On 2014-01-23 11:50, Jay Pipes wrote:
On Thu, 2014-01-23 at 11:29 -0600, Ben Nemec wrote:
A while back a change (https://review.openstack.org/#/c/47820/) was made
to allow enabling mysql traditional mode, which tightens up mysql's
input checking to disallow things like silent truncation of strings that
exceed the column's allowed length and invalid dates (as I understand
it).

IMHO, some compelling arguments were made that we should always be using traditional mode and as such we started logging a warning if it was not
enabled.  It has recently come to my attention
(https://review.openstack.org/#/c/68474/) that not everyone agrees, so I
wanted to bring it to the list to get as wide an audience for the
discussion as possible and hopefully come to a consensus so we don't end
up having this discussion every few months.

I remain of the opinion that traditional mode is a good thing and we
_should_ be enabling it.

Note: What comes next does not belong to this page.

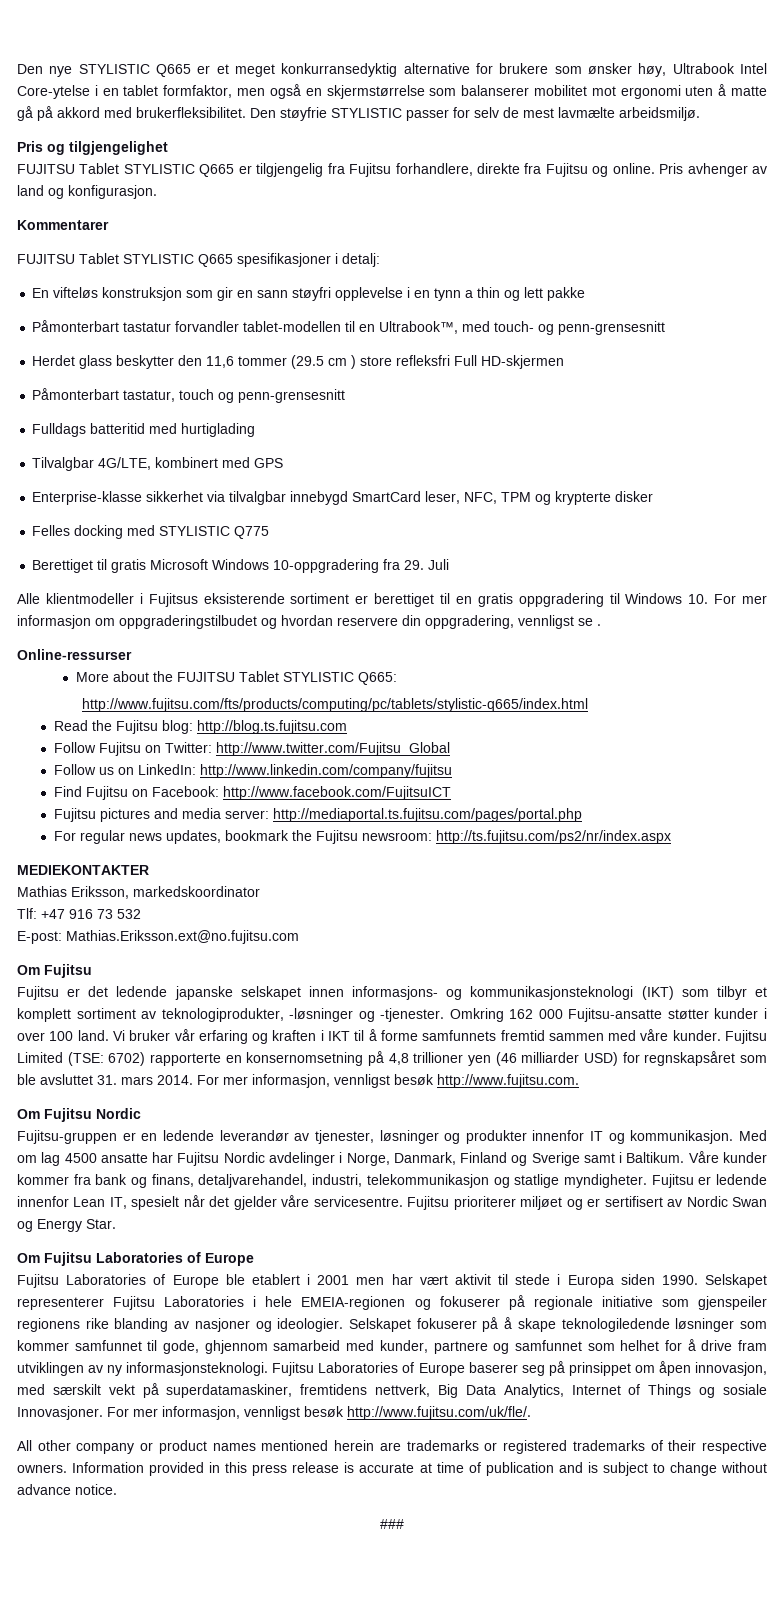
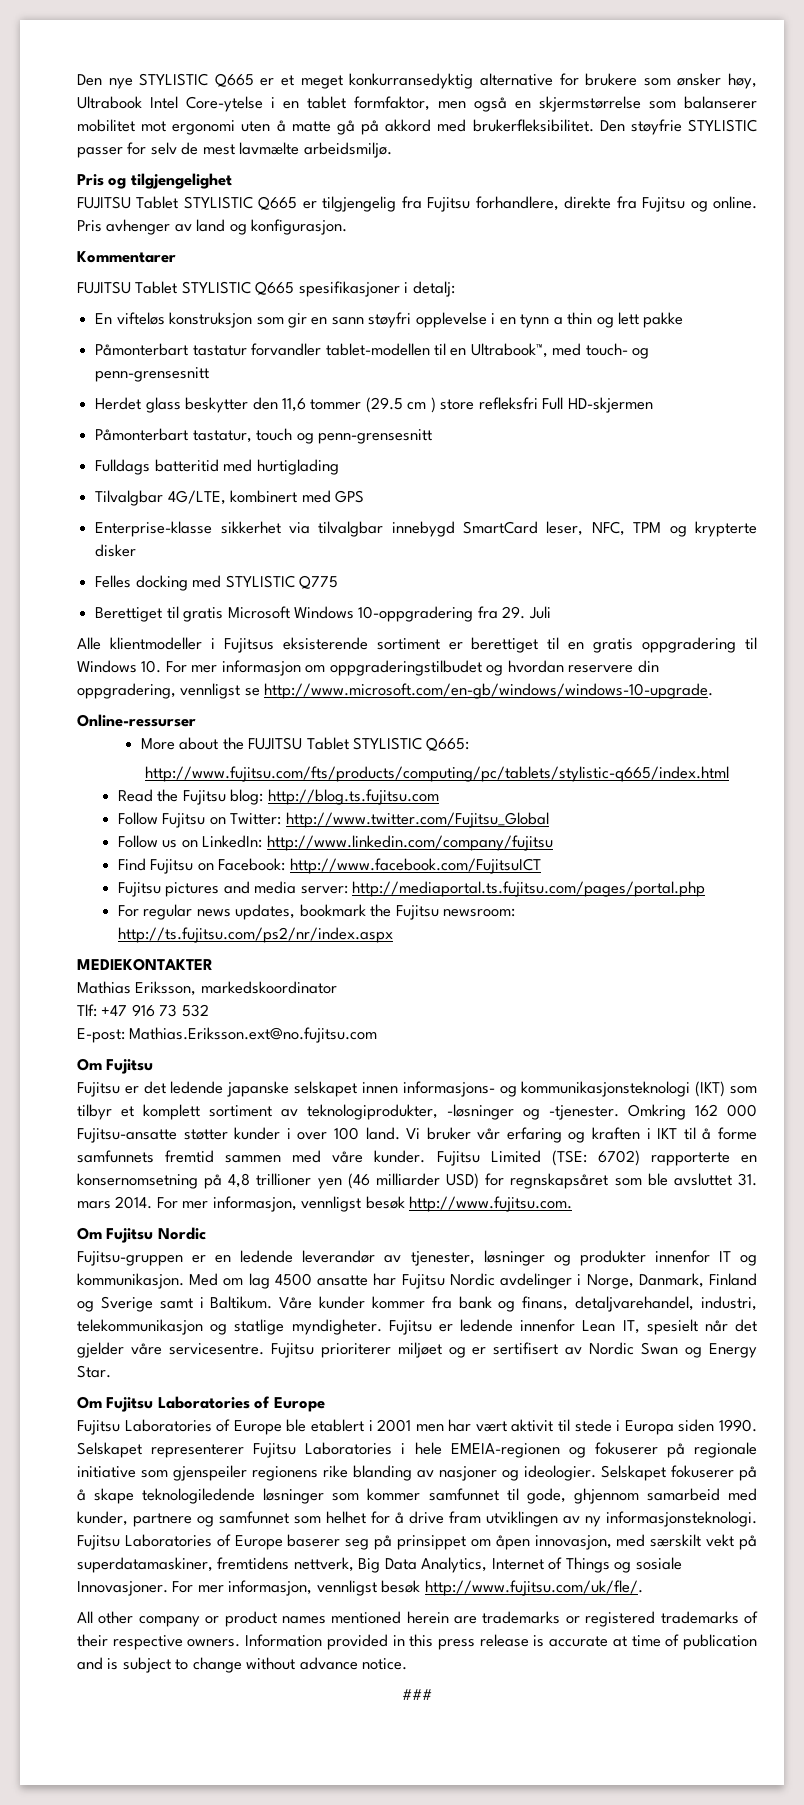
[597,624,601,626] . -> [264,683,714,699] http://www.microsoft.com/en-gb/windows/windows-10-upgrade.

I would call silent truncation and bogus date values bugs that should be fixed, but maybe there are other implications
of this mode that I'm not aware of.

Why traditional? Why not STRICT_ALL_TABLES?

If I'm reading the documentation correctly, traditional is actually more strict than the STRICT_* modes. According to http://www.mysqlfaqs.net/mysql-faqs/Client-Server-Commands/What-is-sql-mode-in-MySQL-and-how-can-we-set-it , "The TRADITIONAL mode, enables strict mode plus other restrictions on date checking and division by zero." which jives with what I see in the official documentation. Note that "strict mode" in this case refers to the combination of STRICT_TRANS_TABLES and STRICT_ALL_TABLES.

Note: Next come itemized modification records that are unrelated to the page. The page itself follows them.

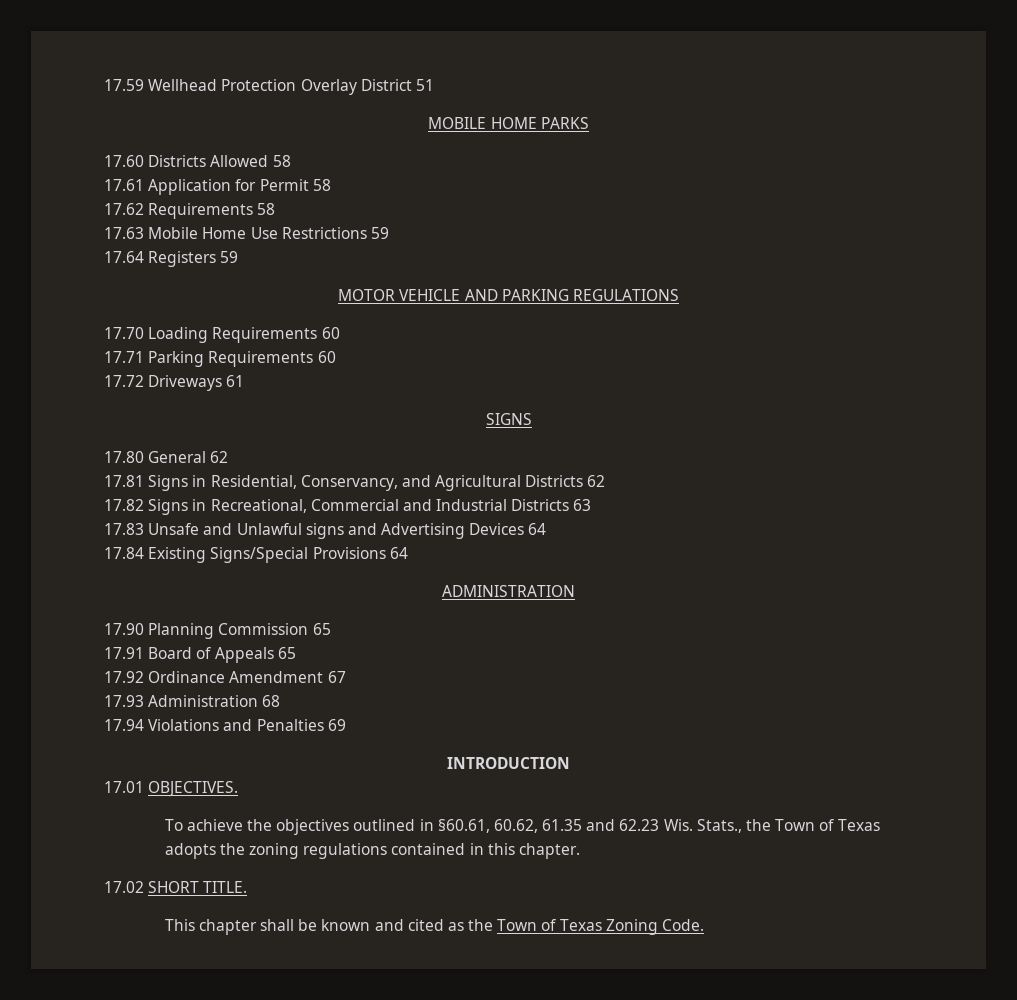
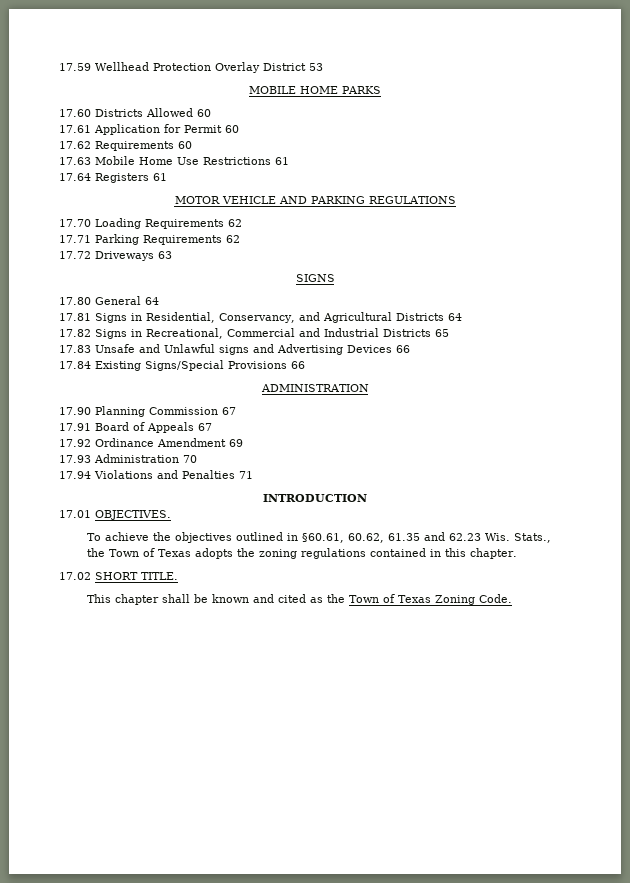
[415,79,434,91] 51 -> [309,63,323,71] 53
[272,155,291,167] 58 -> [197,109,211,117] 60
[312,179,331,191] 58 -> [225,125,239,133] 60
[257,203,276,215] 58 -> [178,141,192,149] 60
[370,227,389,239] 59 -> [275,157,289,165] 61
[220,251,239,263] 59 -> [153,173,167,181] 61
[321,327,340,339] 60 -> [228,219,242,227] 62
[317,351,336,363] 60 -> [226,235,240,243] 62
[226,375,245,387] 61 -> [158,251,172,259] 63
[210,451,229,463] 62 -> [145,297,159,305] 64
[587,475,606,487] 62 -> [447,313,462,321] 64
[573,499,592,511] 63 -> [435,329,449,337] 65
[528,523,547,535] 64 -> [396,345,410,353] 66
[389,547,408,559] 64 -> [291,361,305,369] 66
[312,623,331,635] 65 -> [222,407,236,415] 67
[277,647,296,659] 65 -> [198,423,212,431] 67
[327,671,346,683] 67 -> [229,439,243,447] 69
[262,695,281,707] 68 -> [183,455,197,463] 70
[327,719,346,731] 69 -> [239,471,253,479] 71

It was also pointed out that the warning is logged even if the user
forces traditional mode through my.cnf. While this certainly solves the underlying problem, it doesn't change the fact that the application was
trying to do something bad.  We tried to make it clear in the log
message that this is a developer problem and the user needs to pester
the developer to enable the mode, but maybe there's more discussion that
needs to go on there as well.

What I was trying to point out with that is that if I see a warning in a log file about not enabling traditional mode, and yet I've set my my.cnf
server sql_mode to STRICT_TRANS_TABLES, TRADITIONAL, or
STRICT_ALL_TABLES, then I shouldn't see a warning in the code...

It's easy enough to check... SHOW [GLOBAL] VARIABLES LIKE 'sql_mode'...

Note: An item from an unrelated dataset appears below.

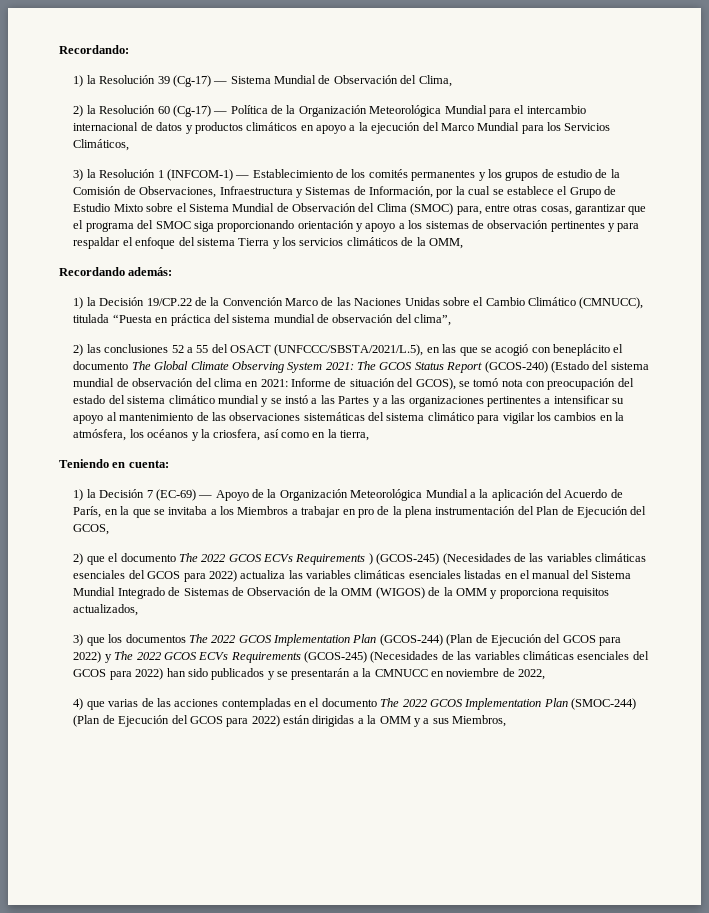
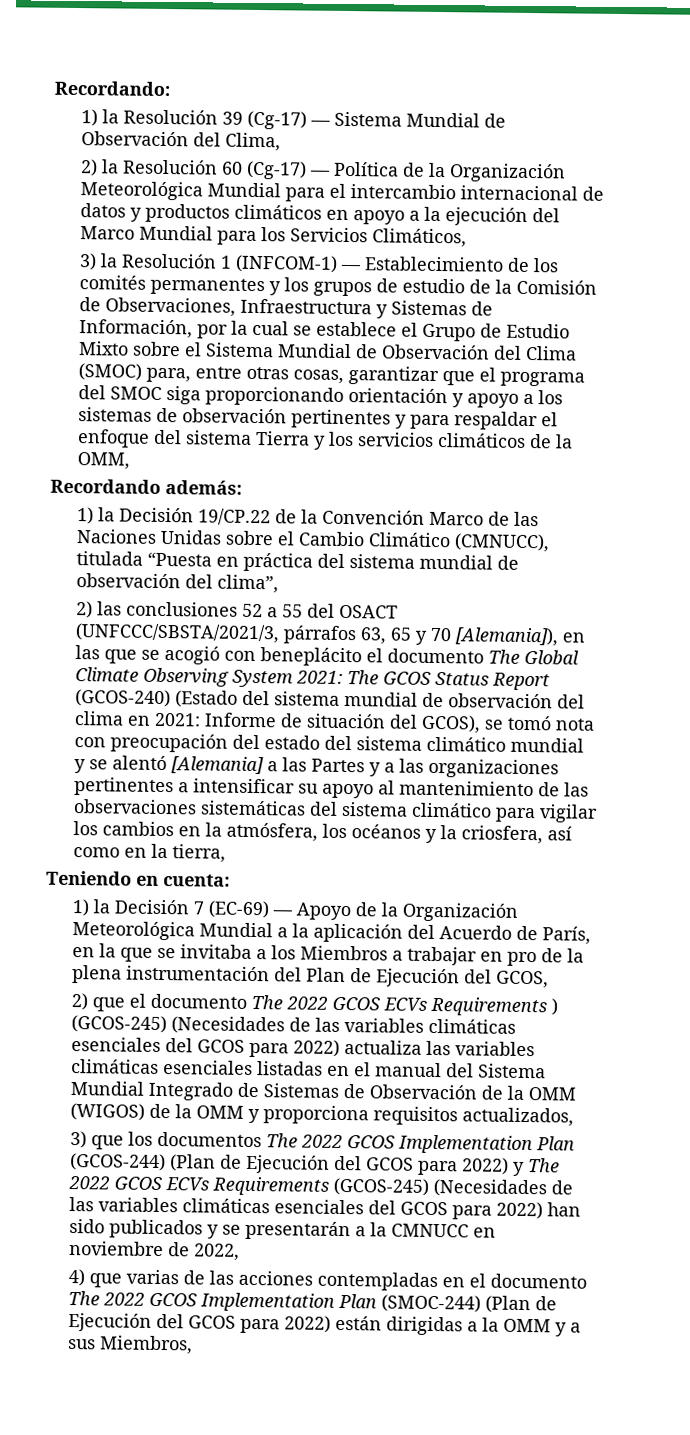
[274,344,424,356] (UNFCCC/SBSTA/2021/L.5), -> [74,623,558,647] (UNFCCC/SBSTA/2021/3, párrafos 63, 65 y 70 [Alemania]),
[285,395,309,404] instó -> [111,755,264,775] alentó [Alemania]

Yeah, we could do that. I guess part of the problem is that if an application works in traditional mode the developers should be enabling it themselves, and if it doesn't then setting it manually in my.cnf isn't going to work anyway. But I suppose if someone knows to set it in my.cnf then they hopefully understand the implications and can figure out for themselves whether it works. I could get on board with suppressing the warning when it's set in my.cnf.